Manasie Akpaliapik transforms Inuit legends into art

The McCord Stewart Museum showcases its new exhibition, Inuit Universe

Akpaliapik’s sculptures reference traditional characters from Inuit myths, like the sea goddess Talilayuq or the Sacred Owl. Photo Amelle Margaron

On Oct. 2, the McCord Stewart Museum held the vernissage for Inuit Universe, a new exhibition featuring the work of renowned Inuit sculptor Manasie Akpaliapik. The exhibition, which officially opened to the public on Oct. 4, highlights over 40 years of Akpaliapik’s career. 

Originally presented in the summer of 2021 at the Musée national des beaux-arts du Québec (MNBAQ), the show was curated by the MNBAQ’s early art curator Daniel Drouin. The MNBAQ and McCord exhibition teams have since been adapting the exhibition between 2022 and 2024 to showcase Akpaliapik’s work for a Montreal audience. After missing the original 2021 showing due to illness, Akpaliapik was able to attend the exhibition in person on Oct. 2 for the first time.

“It was very moving to listen to [Akpaliapik] as he toured the exhibition, to hear his stories and testimonies, which are such an integral part of his creative process,” said Anne Eschapasse, president and chief executive officer of the McCord. 

The exhibition features 40 of Akpaliapik’s sculptures, crafted from raw materials such as whalebone, caribou antlers, walrus tusks, musk ox horns and found minerals. 

To collect these materials, Akpaliapik returns to his home region of Irpiarjuk on Baffin Island, Nunavut every summer, where he roams the beaches with the help of his family and community.
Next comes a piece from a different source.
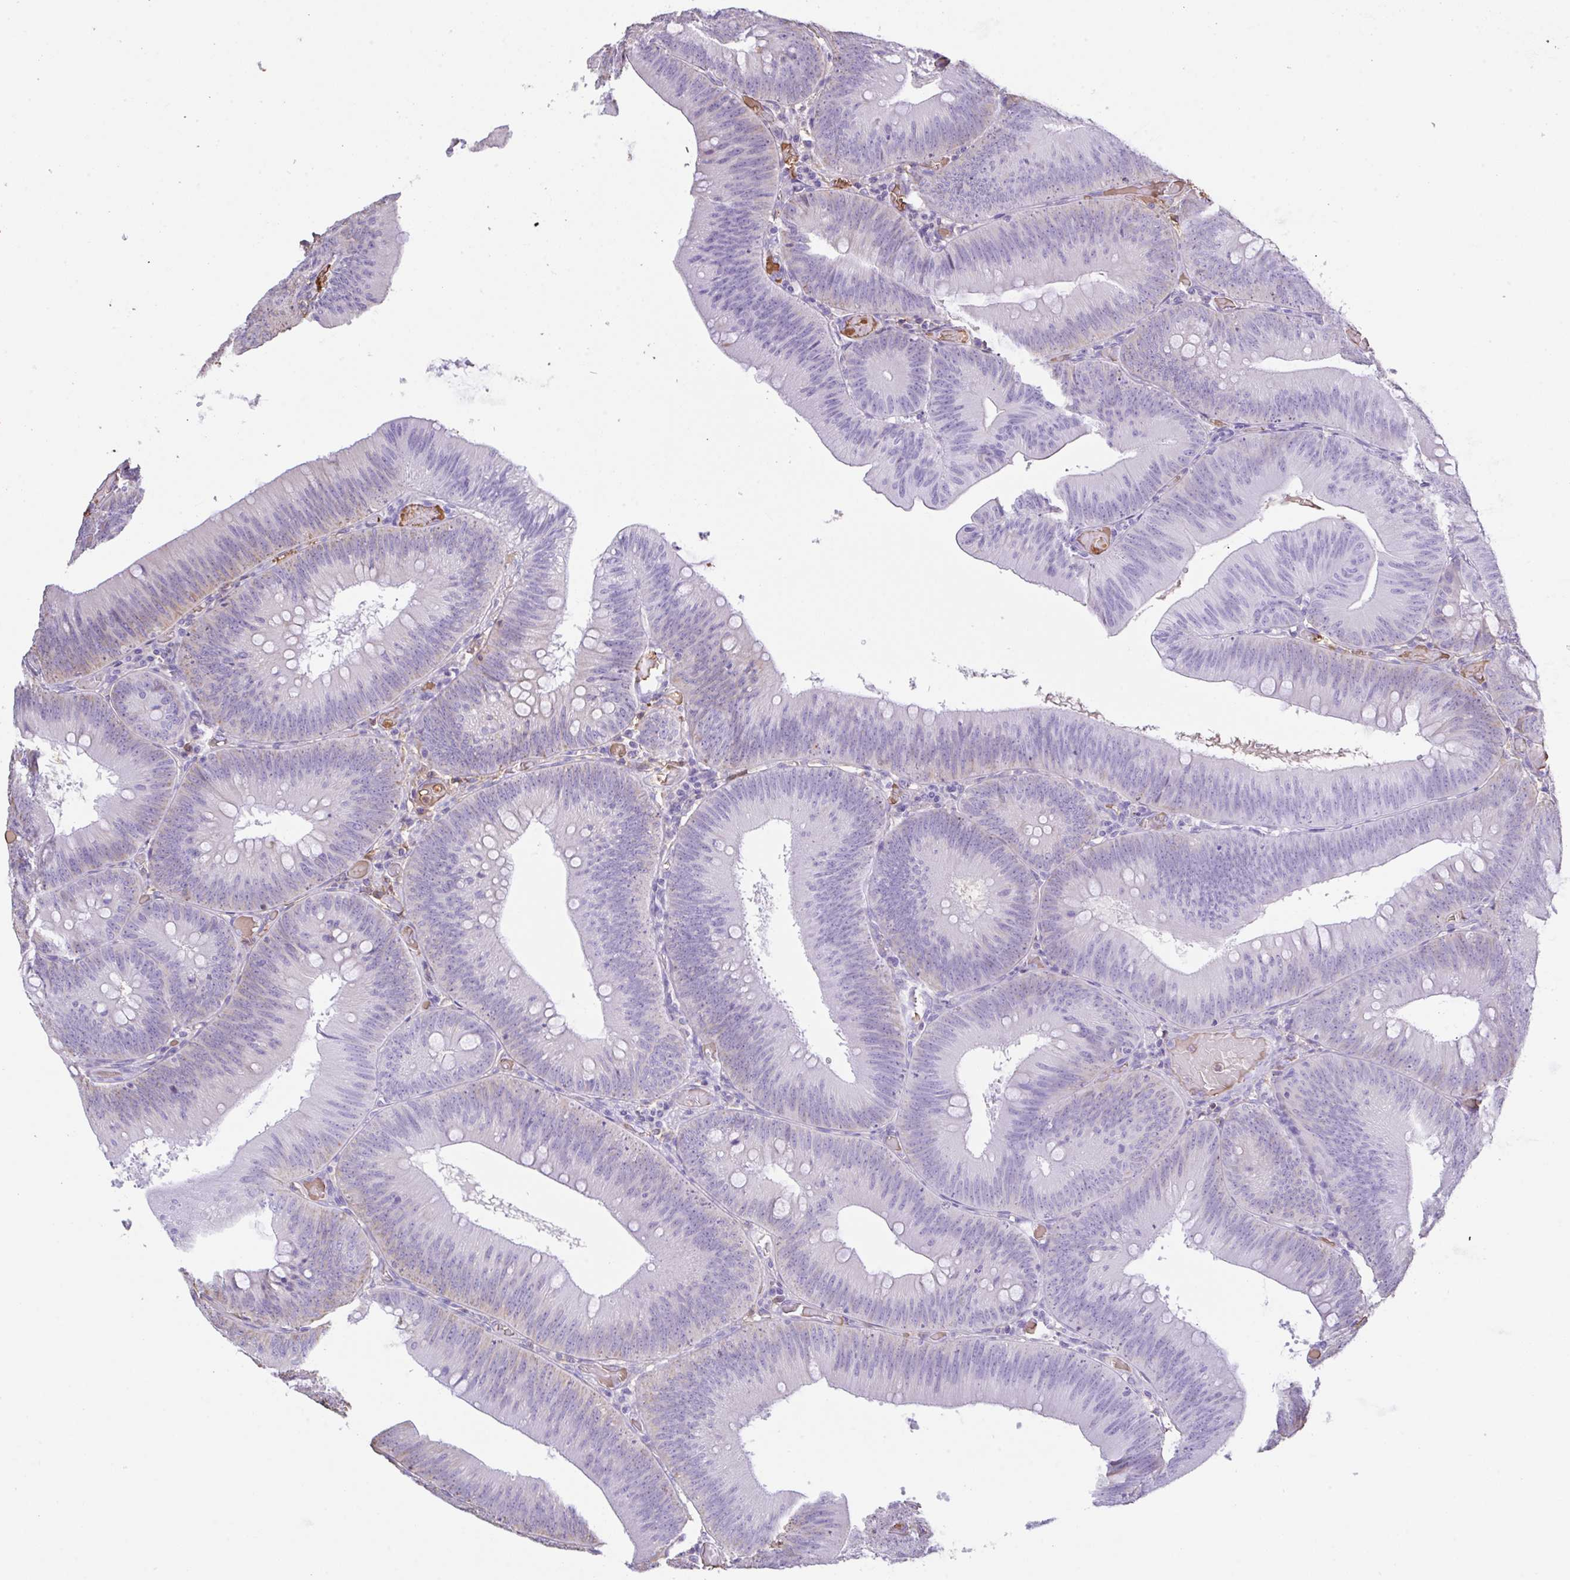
{"staining": {"intensity": "weak", "quantity": "<25%", "location": "cytoplasmic/membranous"}, "tissue": "colorectal cancer", "cell_type": "Tumor cells", "image_type": "cancer", "snomed": [{"axis": "morphology", "description": "Adenocarcinoma, NOS"}, {"axis": "topography", "description": "Colon"}], "caption": "A histopathology image of colorectal adenocarcinoma stained for a protein reveals no brown staining in tumor cells. The staining was performed using DAB (3,3'-diaminobenzidine) to visualize the protein expression in brown, while the nuclei were stained in blue with hematoxylin (Magnification: 20x).", "gene": "HOXC12", "patient": {"sex": "male", "age": 84}}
At the end of the season, he heads south to his studio in Cobourg, Ontario to begin sculpting. 

Akpaliapik doesn’t plan his works, choosing to let them emerge spontaneously, allowing his materials to guide him and honouring the relationship between human and animal. 

The resulting works are poetic and proof of Akpaliapik’s creativity and carving dexterity. As visitors walk through the exhibition, white stone faces peek out from the hollow of whale vertebrae. Animals and humanoid figures take on a supernatural form with additional limbs made out of antlers, doubled heads and amorphous, organic bodies. The titles reference traditional characters from Inuit myths, like the sea goddess Talilayuq or the Sacred Owl.

“Everything I am doing is trying to capture some of the culture of our traditions, about simple things like hunting, wearing traditional clothing and using legends,” Akpaliapik said. 

Akpaliapik first learned to sculpt by watching family members. After the tragic death of his first wife and two children in a fire in 1980, the hammer and chisel provided Akpaliapik with an outlet throughout this and many other difficult moments in his life, including a cancer scare and alcoholism. 

“Sculpting brought me back to life,” Akpaliapik said, now nine years sober. “It helped me heal.”

In addition to his sculpting, Akpaliapik is also a drum dancer. To open the exhibition, he performed three Inuit drum songs. From ages 12 to 16, Akpaliapik lived in a residential school in Iqaluit where Inuit culture and beliefs were forbidden, preventing him from playing the drum or singing in his native tongue, Inuktitut.

“When I was growing up, it was hard to see what we could be proud of in our culture, but as the time goes by, I can see there is a lot to be proud of,” Akpaliapik said. “I feel that the only way we can preserve [Inuit] culture is if people see it.”

“Maybe 95 per cent of visitors who will show up in this room will have no idea what Inuit art is [...] and they will be confronted for the first time by a true Inuit culture,” Drouin said. “There is a form of learning that is undertaken by visitors as they take in the force and strength of [Akpaliapik]’s art.”

Inuit Universe will be on display until March 9, 2025.